Question

use quadratic regression to find a function that fits the following points.
(1, 3) (2, -7) (-1, 11)
?x² + □x + □

Explanation:

Step1: Assume the quadratic function

Let the quadratic function be \( y = ax^2 + bx + c \).

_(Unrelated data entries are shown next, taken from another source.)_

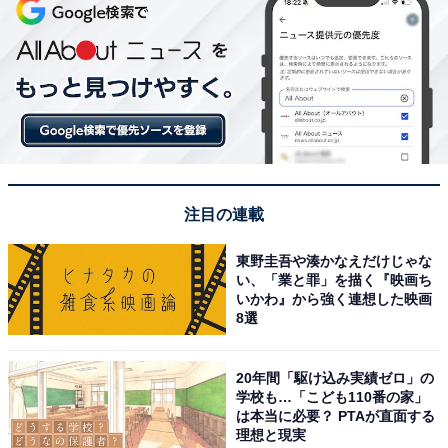
注目の連載
東野圭吾や湊かなえだけじゃな
い、「業と罪」を描く『映画ち
いかわ』から強く連想した映画
8選
20年間「駆け込み実績ゼロ」の
学校も…「こども110番の家」
は本当に必要？ PTAが直面する
理想と現実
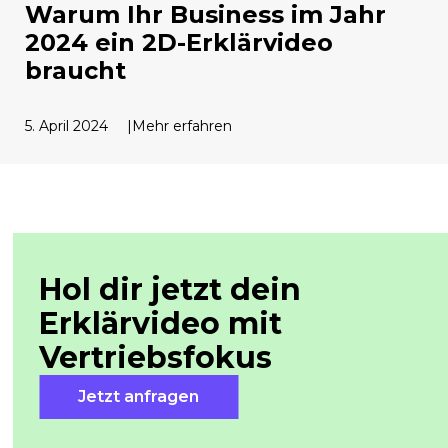
Warum Ihr Business im Jahr
2024 ein 2D-Erklärvideo
braucht
5. April 2024
Mehr erfahren
Hol dir jetzt dein
Erklärvideo mit
Vertriebsfokus
Jetzt anfragen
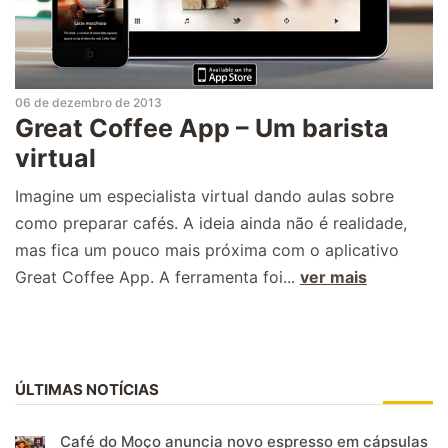
06 de dezembro de 2013
Great Coffee App – Um barista
virtual
Imagine um especialista virtual dando aulas sobre
como preparar cafés. A ideia ainda não é realidade,
mas fica um pouco mais próxima com o aplicativo
Great Coffee App. A ferramenta foi...
ver mais
ÚLTIMAS NOTÍCIAS
Café do Moço anuncia novo espresso em cápsulas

Step2: Substitute the points into the function

For the point \((1, 3)\):
\( 3 = a(1)^2 + b(1) + c \), which simplifies to \( a + b + c = 3 \). (Equation 1)
For the point \((2, -7)\):
\( -7 = a(2)^2 + b(2) + c \), which simplifies to \( 4a + 2b + c = -7 \). (Equation 2)
For the point \((-1, 11)\):
\( 11 = a(-1)^2 + b(-1) + c \), which simplifies to \( a - b + c = 11 \). (Equation 3)

Step3: Subtract Equation 1 from Equation 3

\((a - b + c) - (a + b + c) = 11 - 3\)
\(a - b + c - a - b - c = 8\)
\(-2b = 8\), so \(b = -4\).

Step4: Substitute \(b = -4\) into Equation 1 and Equation 2

Equation 1 becomes \(a - 4 + c = 3\), so \(a + c = 7\). (Equation 4)
Equation 2 becomes \(4a + 2(-4) + c = -7\), so \(4a - 8 + c = -7\), and \(4a + c = 1\). (Equation 5)

Step5: Subtract Equation 4 from Equation 5

\((4a + c) - (a + c) = 1 - 7\)
\(4a + c - a - c = -6\)
\(3a = -6\), so \(a = -2\).

Step6: Substitute \(a = -2\) into Equation 4

\(-2 + c = 7\), so \(c = 9\).

Answer:

The quadratic function is \(-2x^2 - 4x + 9\), so the coefficient of \(x^2\) is \(-2\), the coefficient of \(x\) is \(-4\), and the constant term is \(9\). The values to fill in the boxes are \(-2\), \(-4\), and \(9\) respectively.